Boston College over Florida State (S&P+ Projection: BC by 3.3). Making any prediction of a Florida State game is a bad idea right now, but then again the same goes for Boston College. The schizophrenic Seminoles are taking on a BC offense that could gain anywhere between 50 and 500 yards without really surprising anybody. The projections say BC, but don't bet too much money on this one either way.
Virginia over UNC (S&P+ Projection: UVa by 0.3). Thanks to solid defensive play, Virginia has managed a respectable S&P+ rating. That does not explain or excuse why they are projected to win outright in Chapel Hill. If it happens, remember that it was predicted here. If it doesn't, pretend you didn't read this at all.
Washington over Notre Dame (S&P+ Projection: ND by 1.6). Notre Dame has used some late luck and clutch play to beat Big Ten mediocrities Michigan State and Purdue. Meanwhile, Washington has beaten a USC team ranked 2nd in S&P+. Can they hop two time zones and take out the Irish? The projections say no, but it could come down to the wire.
Idaho over Colorado State (S&P+ Projection: CSU by 2.6). Can the Vandals keep the positivity going?

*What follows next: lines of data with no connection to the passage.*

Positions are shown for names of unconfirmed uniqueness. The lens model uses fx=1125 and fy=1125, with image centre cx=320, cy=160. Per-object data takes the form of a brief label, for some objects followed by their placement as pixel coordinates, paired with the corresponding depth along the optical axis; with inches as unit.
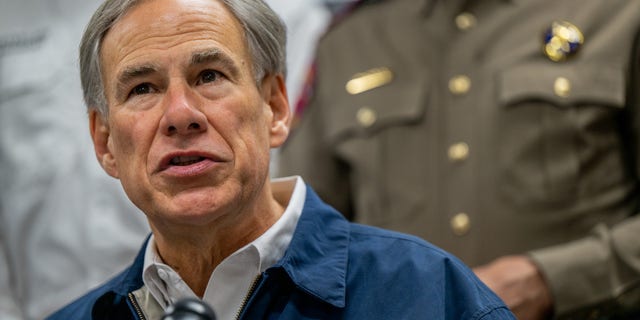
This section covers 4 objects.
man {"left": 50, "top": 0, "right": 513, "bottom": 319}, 79.1
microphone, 57.6
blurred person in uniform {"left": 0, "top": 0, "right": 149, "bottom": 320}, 133.2
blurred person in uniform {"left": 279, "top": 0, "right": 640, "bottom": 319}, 107.5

Watching Saturday night's ridiculously fun Houston-Texas Tech game, it was hard not to reminisce about the Southwest Conference and realize that today's iteration of SWC teams would be pretty fun to watch on the late game every Saturday night. Texas Tech, Houston, and SMU run unabashed, unashamed, fifth-gear spread offenses. Baylor and Rice are not far behind. Texas A&M is opening things up, while Texas is talented and athletic enough to be offensively strong no matter what they run. That would leave TCU as the only defense against all-out assault of over-sized Texas offenses. Who wouldn't be entertained by weekly late-night battles of Tech-Houston, SMU-Rice, Baylor-A&M? Nobody. We all remember the reasons for the SWC's collapse: the scandals of the 1980s, the departure of Arkansas to the SEC, the rise of super-conferences, et cetra. But that doesn't mean we can't play the "What If" game.